Ala do PSB defende aliança com PT e Requião Filho, enquanto Ducci sinaliza aproximação com a direita

O PSB do Paraná vive uma disputa interna sobre o rumo das eleições de 2026. Enquanto uma ala expressiva do partido defende a manutenção da aliança com o PT e a aproximação com o grupo de Requião Filho, o presidente estadual da sigla, Luciano Ducci, tem dado sinais de que pode conduzir o partido para outro caminho, mais próximo do governador Ratinho Junior e do campo conservador.

Nos bastidores, dirigentes socialistas relatam que parte da direção trabalha por um acordo que consolide um palanque alinhado ao projeto nacional liderado pelo presidente Lula e pela ministra Gleisi Hoffmann. Na semana passada, o grupo formado por Manassés Oliveira, Paulo Rossi e Messias da Silva reuniu-se com Gleisi e com o deputado Requião Filho para discutir cenários. Esse setor chegou a sugerir o nome do ex-ministro Alceni Guerra para compor como vice em uma eventual chapa majoritária. No último sábado, Alceni esteve no Encontro Caiçara, realizado na Ilha de Valadares, em Paranaguá, evento que contou com a presença da ministra.

Apesar dessas movimentações, Ducci divulgou nesta segunda-feira (2) uma nota oficial afirmando que “não há qualquer discussão em âmbito estadual sobre apoio a candidaturas majoritárias” e que o PSB trabalha “exclusivamente na construção de uma chapa forte para as eleições proporcionais”. A manifestação foi recebida com desconfiança por lideranças que defendem a aliança com o PT e interpretam o gesto como tentativa de frear o diálogo com o campo progressista.

Interlocutores do Palácio do Iguaçu afirmam que Ducci avalia um entendimento com Ratinho Junior, de olho no fortalecimento da chapa de deputados federais do PSB. A hipótese provoca reação interna, já que o partido recebeu apoio decisivo do PT na disputa pela Prefeitura de Curitiba em 2024 e há expectativa de reciprocidade agora.

O impasse tende a ser discutido nas instâncias nacionais das duas legendas, uma vez que o PSB integra a base do governo Lula e o PT paranaense cobra coerência com o projeto que uniu as siglas no último pleito municipal.
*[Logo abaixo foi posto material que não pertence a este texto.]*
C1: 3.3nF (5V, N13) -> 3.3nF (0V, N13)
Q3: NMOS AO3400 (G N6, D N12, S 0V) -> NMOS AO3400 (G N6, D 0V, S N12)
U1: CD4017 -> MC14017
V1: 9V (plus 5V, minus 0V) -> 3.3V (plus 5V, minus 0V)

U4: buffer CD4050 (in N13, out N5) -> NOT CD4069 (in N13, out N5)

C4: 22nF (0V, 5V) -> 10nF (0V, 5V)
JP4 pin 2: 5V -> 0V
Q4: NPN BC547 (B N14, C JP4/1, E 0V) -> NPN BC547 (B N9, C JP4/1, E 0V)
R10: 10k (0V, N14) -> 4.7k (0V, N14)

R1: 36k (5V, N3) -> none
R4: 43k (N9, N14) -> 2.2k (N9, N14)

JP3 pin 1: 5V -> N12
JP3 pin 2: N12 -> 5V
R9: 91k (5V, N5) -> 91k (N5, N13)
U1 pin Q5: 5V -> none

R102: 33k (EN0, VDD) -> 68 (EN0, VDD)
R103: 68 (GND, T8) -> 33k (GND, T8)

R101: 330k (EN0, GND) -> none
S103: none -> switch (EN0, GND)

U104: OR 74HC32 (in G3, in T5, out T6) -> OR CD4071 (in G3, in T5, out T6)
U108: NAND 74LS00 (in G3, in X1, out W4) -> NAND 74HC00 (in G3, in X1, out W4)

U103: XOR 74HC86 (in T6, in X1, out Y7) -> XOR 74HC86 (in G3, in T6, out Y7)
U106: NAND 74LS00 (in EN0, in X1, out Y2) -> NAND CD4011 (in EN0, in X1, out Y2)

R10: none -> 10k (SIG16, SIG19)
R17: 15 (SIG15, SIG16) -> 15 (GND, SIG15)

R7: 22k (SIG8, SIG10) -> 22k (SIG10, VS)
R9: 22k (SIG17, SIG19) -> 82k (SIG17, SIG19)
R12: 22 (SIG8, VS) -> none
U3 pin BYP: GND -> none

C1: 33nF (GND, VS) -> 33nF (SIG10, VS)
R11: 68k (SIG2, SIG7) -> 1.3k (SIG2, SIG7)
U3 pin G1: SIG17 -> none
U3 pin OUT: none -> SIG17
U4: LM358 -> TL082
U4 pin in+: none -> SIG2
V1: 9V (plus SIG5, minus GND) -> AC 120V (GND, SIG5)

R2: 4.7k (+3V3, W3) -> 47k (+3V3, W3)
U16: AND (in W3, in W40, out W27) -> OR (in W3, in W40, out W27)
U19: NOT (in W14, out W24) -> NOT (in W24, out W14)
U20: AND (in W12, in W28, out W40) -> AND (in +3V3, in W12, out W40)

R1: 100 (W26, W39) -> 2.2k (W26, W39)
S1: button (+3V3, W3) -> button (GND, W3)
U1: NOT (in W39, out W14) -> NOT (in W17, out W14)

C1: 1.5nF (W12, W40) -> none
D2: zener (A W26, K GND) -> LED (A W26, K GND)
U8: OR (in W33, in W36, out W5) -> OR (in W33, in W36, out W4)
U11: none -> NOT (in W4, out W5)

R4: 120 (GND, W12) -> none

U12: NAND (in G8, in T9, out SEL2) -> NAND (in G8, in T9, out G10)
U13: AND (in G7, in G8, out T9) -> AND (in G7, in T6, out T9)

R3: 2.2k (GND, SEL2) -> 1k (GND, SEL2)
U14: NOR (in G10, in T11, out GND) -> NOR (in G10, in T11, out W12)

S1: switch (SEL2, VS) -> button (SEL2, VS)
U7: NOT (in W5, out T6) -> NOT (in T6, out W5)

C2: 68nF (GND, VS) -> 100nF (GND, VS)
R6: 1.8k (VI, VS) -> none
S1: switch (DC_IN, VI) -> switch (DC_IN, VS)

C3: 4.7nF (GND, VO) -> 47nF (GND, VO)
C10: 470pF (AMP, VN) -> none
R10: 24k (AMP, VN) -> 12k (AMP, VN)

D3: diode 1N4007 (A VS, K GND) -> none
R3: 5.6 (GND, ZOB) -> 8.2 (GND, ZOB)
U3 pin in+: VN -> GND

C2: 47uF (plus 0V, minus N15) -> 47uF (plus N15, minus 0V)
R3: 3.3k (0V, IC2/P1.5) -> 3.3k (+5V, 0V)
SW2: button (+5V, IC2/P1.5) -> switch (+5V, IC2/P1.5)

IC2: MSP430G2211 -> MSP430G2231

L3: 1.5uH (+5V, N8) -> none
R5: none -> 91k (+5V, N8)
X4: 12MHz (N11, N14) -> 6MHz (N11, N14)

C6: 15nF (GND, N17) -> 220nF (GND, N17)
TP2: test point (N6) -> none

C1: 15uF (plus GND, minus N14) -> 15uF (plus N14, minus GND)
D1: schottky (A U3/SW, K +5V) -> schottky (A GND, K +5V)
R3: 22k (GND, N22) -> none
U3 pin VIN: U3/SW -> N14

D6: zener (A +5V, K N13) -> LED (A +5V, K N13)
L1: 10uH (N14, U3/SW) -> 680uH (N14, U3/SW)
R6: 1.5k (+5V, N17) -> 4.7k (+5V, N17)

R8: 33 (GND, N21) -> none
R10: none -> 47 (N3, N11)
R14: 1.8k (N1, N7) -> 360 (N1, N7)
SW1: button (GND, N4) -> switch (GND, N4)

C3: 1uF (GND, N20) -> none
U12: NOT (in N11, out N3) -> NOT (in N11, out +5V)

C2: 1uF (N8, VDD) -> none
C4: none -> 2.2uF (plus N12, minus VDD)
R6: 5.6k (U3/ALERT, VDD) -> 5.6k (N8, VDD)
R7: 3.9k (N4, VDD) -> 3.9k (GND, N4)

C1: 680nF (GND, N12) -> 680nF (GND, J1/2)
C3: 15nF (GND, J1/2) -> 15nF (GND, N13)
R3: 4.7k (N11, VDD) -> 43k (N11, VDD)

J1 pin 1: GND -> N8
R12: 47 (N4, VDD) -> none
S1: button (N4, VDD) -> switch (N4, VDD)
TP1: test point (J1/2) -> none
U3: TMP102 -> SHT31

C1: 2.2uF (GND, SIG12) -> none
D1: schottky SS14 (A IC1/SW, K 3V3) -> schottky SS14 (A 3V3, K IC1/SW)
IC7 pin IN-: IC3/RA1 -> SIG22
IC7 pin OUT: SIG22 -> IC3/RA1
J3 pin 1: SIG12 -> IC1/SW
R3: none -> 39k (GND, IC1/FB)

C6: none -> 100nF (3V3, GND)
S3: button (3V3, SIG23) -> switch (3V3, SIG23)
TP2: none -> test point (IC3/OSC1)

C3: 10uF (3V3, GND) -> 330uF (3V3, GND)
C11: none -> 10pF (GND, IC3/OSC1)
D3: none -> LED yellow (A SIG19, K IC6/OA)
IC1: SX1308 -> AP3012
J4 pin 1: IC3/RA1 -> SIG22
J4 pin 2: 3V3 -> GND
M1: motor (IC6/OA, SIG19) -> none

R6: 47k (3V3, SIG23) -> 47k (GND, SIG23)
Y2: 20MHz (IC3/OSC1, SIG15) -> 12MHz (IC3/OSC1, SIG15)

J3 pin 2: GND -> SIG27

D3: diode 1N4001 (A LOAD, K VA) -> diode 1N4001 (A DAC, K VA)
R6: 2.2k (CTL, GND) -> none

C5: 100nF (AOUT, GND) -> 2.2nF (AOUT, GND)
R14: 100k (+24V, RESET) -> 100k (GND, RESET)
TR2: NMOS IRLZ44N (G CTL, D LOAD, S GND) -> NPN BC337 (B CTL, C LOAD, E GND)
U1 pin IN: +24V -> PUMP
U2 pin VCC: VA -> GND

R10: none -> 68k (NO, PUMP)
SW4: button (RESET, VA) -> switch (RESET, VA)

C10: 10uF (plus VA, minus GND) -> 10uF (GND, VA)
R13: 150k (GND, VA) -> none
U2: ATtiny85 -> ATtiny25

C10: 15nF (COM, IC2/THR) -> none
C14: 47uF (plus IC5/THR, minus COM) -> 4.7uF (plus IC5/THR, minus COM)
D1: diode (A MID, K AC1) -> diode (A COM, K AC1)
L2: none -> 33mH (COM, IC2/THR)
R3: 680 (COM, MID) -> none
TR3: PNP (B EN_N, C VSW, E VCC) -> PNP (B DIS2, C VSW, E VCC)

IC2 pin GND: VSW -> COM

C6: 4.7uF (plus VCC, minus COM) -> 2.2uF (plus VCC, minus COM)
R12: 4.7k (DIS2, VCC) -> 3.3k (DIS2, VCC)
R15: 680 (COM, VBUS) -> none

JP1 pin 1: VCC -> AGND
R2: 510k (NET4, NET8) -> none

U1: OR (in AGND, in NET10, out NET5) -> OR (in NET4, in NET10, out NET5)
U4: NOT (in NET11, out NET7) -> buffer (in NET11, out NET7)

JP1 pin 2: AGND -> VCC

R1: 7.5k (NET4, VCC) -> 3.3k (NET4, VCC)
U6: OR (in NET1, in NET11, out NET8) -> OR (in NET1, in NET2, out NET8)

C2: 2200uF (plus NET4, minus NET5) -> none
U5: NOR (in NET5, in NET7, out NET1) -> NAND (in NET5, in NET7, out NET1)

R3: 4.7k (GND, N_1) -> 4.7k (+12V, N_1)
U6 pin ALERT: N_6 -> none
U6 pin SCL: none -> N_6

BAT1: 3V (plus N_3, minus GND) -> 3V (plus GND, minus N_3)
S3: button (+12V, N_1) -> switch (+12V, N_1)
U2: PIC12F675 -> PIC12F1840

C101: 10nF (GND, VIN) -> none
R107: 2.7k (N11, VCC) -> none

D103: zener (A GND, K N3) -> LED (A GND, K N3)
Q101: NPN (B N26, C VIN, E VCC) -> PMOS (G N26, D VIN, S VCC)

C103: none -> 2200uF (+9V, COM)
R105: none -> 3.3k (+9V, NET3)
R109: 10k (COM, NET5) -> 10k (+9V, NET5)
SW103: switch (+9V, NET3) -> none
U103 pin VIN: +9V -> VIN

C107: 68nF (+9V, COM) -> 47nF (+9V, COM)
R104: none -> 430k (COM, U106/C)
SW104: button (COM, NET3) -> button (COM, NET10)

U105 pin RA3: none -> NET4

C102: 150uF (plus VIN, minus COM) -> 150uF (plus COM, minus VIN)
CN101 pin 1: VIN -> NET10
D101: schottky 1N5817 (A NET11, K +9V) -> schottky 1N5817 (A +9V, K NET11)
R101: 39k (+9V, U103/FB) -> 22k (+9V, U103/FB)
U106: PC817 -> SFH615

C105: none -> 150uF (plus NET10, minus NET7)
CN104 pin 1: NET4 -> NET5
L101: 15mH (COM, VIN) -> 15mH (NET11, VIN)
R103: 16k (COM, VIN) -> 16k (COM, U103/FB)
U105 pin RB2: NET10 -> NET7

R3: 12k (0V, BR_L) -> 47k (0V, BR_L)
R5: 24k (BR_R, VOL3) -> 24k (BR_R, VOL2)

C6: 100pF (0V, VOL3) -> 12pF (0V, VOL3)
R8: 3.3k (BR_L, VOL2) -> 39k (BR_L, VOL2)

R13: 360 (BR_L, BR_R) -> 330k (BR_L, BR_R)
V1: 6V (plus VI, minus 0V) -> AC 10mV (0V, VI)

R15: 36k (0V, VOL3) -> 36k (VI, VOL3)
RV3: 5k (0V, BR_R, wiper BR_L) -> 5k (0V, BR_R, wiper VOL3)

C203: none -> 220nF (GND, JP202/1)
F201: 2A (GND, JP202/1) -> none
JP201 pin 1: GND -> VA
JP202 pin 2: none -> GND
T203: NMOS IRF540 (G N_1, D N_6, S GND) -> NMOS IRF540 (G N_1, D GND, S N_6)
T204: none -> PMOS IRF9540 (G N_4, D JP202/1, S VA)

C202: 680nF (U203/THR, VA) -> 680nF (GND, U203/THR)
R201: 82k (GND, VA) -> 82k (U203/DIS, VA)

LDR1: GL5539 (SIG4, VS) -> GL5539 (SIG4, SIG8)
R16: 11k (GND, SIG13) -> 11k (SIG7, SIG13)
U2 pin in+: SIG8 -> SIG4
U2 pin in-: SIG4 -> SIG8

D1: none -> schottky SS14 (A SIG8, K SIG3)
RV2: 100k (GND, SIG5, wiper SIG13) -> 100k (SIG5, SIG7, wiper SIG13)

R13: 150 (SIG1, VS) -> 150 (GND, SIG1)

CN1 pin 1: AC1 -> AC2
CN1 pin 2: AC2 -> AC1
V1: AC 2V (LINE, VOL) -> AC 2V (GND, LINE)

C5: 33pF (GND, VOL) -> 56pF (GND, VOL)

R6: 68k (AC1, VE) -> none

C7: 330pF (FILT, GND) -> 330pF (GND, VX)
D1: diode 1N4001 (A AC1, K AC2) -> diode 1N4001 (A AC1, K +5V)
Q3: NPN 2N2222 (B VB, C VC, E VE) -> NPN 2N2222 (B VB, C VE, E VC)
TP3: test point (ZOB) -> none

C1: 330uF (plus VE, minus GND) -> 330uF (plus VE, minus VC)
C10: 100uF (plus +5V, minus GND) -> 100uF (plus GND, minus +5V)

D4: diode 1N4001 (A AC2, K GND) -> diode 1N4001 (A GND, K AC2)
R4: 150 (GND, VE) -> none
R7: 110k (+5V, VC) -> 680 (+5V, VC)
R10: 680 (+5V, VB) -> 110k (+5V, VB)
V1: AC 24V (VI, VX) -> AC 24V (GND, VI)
A definição sobre o rumo do partido no estado deverá refletir o equilíbrio entre o cenário local e as diretrizes nacionais.

Entre a pressão do Palácio do Iguaçu e a defesa de uma frente progressista no Paraná, o PSB tornou-se peça-chave da disputa de 2026. A queda de braço está aberta — e o desfecho indicará se a legenda caminhará ao lado do projeto liderado por Lula ou se se aproximará do campo político de Ratinho Junior.